Eu me descobri irremediavelmente sinestésica e viciada nas experiências da matéria.
Da dor ao prazer, do som ao silêncio, tudo carrega um significado que transcende os limites de sinapses e impulsos elétricos. É cheio de mistério e indescrição.
A reação ao sentir é o caos concentrado.
A matéria, a carne, é o templo das sensações e merece adoração. Se há existência pós matéria, acredito que merecemos desfrutar de cada gota de estímulo que só a matéria permite sentir. É ela quem vai registrar na nossa essência a naturalidade do sentir em silêncio, do instinto, da nossa origem primitiva esquecida.
E eu falo da simplicidade da rotina e não da sexualidade que aprendemos a limitar e tolher por simples convenção social.
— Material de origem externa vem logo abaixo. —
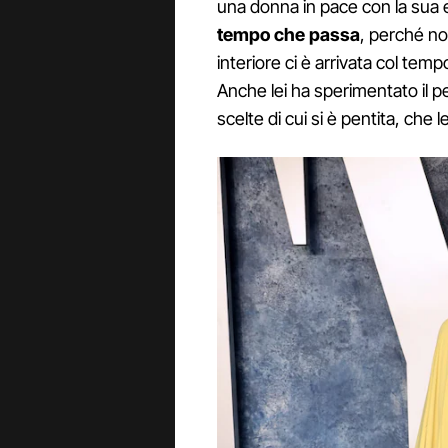
una donna in pace con la sua 
tempo che passa
, perché n
interiore ci è arrivata col tem
Anche lei ha sperimentato il p
scelte di cui si è pentita, che 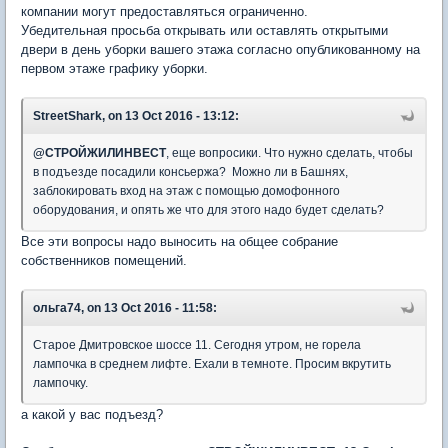
компании могут предоставляться ограниченно.
Убедительная просьба открывать или оставлять открытыми
двери в день уборки вашего этажа согласно опубликованному на
первом этаже графику уборки.
StreetShark, on 13 Oct 2016 - 13:12:
@
СТРОЙЖИЛИНВЕСТ
, еще вопросики. Что нужно сделать, чтобы
в подъезде посадили консьержа? Можно ли в Башнях,
заблокировать вход на этаж с помощью домофонного
оборудования, и опять же что для этого надо будет сделать?
Все эти вопросы надо выносить на общее собрание
собственников помещений.
ольга74, on 13 Oct 2016 - 11:58:
Старое Дмитровское шоссе 11. Сегодня утром, не горела
лампочка в среднем лифте. Ехали в темноте. Просим вкрутить
лампочку.
а какой у вас подъезд?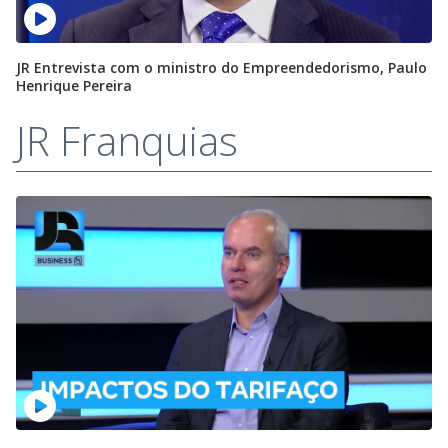
JR Entrevista com o ministro do Empreendedorismo, Paulo
Henrique Pereira
JR Franquias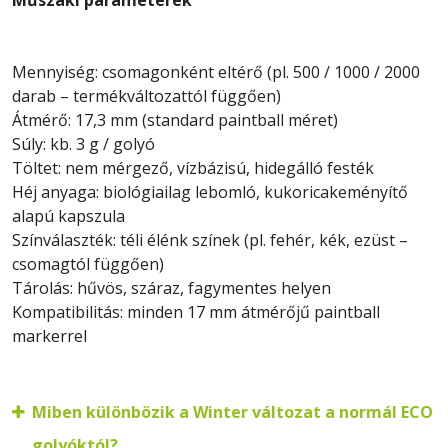
Műszaki paraméterek
Mennyiség: csomagonként eltérő (pl. 500 / 1000 / 2000
darab – termékváltozattól függően)
Átmérő: 17,3 mm (standard paintball méret)
Súly: kb. 3 g / golyó
Töltet: nem mérgező, vízbázisú, hidegálló festék
Héj anyaga: biológiailag lebomló, kukoricakeményítő
alapú kapszula
Színválaszték: téli élénk színek (pl. fehér, kék, ezüst –
csomagtól függően)
Tárolás: hűvös, száraz, fagymentes helyen
Kompatibilitás: minden 17 mm átmérőjű paintball
markerrel
Miben különbözik a Winter változat a normál ECO
golyóktól?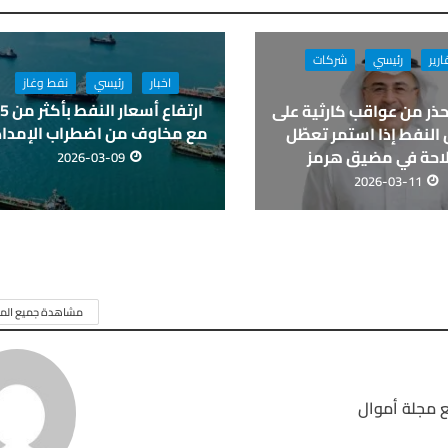
ارير
رئيسي
شركات
اخبار
رئيسي
نفط وغاز
حذر من عواقب كارثية على
مع مخاوف من اضطراب الإمداد
النفط إذا استمر تعطّل
لاحة في مضيق هرمز
2026-03-09
2026-03-11
مشاهدة جميع المق
 مجلة أموال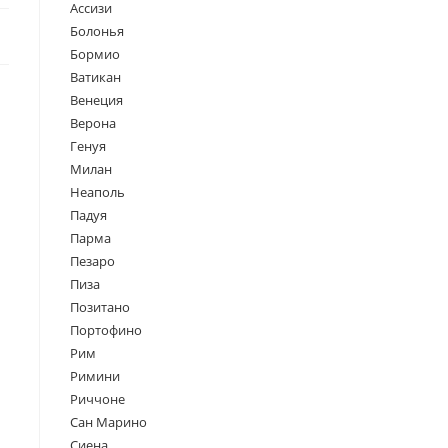
Ассизи
Болонья
Бормио
Ватикан
Венеция
Верона
Генуя
Милан
Неаполь
Падуя
Парма
Пезаро
Пиза
Позитано
Портофино
Рим
Римини
Риччоне
Сан Марино
Сиена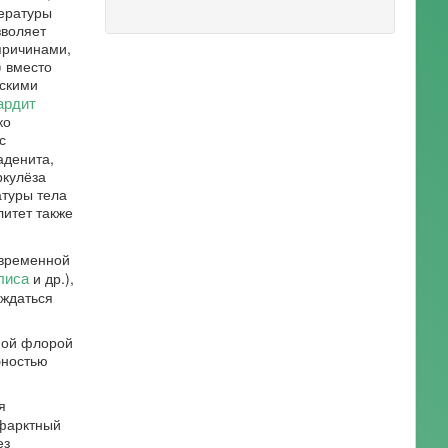
ературы
зволяет
причинами,
) вместо
ескими
ардит
ко
с
аденита,
ркулёза
атуры тела
литет также
овременной
лиса
и др.),
ждаться
ной флорой
бностью
я
нфарктный
ез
Eu falo da beleza de sentir a própria pele pela manhã, ao acordar, e como ela se transforma no decorrer do dia. É sentir o aroma da chuva antes que ela caia e degustar lenta e verdadeiramente uma fruta, um chocolate ou um beijo. É aquecer as mãos no fogo e perceber o quão reconfortante isso chega a ser para todo o corpo. É andar descalço e sentir as texturas do solo. Ouvir o silêncio.
Essa adoração é permitir a ausência das palavras e das convenções e voltar-se para o sentido único das coisas. É romper com paradigmas e permitir que cada centímetro do corpo seja capaz de reagir à sua forma a cada estímulo externo.
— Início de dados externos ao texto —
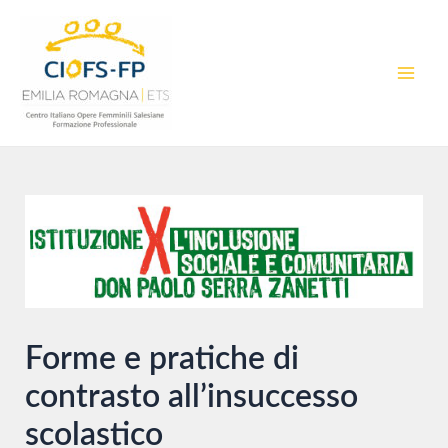
Vai
al
contenuto
MAI
MEN
Forme e pratiche di
contrasto all’insuccesso
scolastico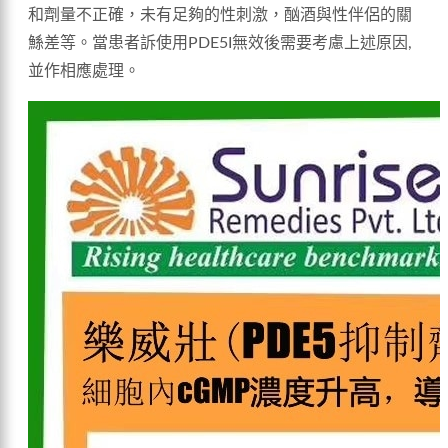
和劑量不正確，未有足夠的性刺激，酗酒與性伴侶的關
鯀差等。當患者訴使用PDE5I無效後需要考慮上述原因,
並作相應處理。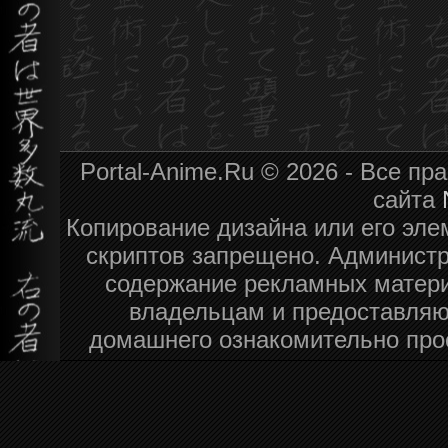
Portal-Anime.Ru © 2026 - Все п
сайта
Копирование дизайна или его эле
скриптов запрещено. Администра
содержание рекламных матери
владельцам и предоставляю
домашнего ознакомительно про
É romper com o medo. Romper com a crença de corpo como matéria pecaminosa e desprovida de divindade. O divino está no natural, na nossa origem primitiva sensorial.
Eu me descobri irremediavelmente, viciada, dedicada e apaixonadamente sinestésica. Abro mão das palavras e das normas quando me permitem acessos à abstração divina do sentir.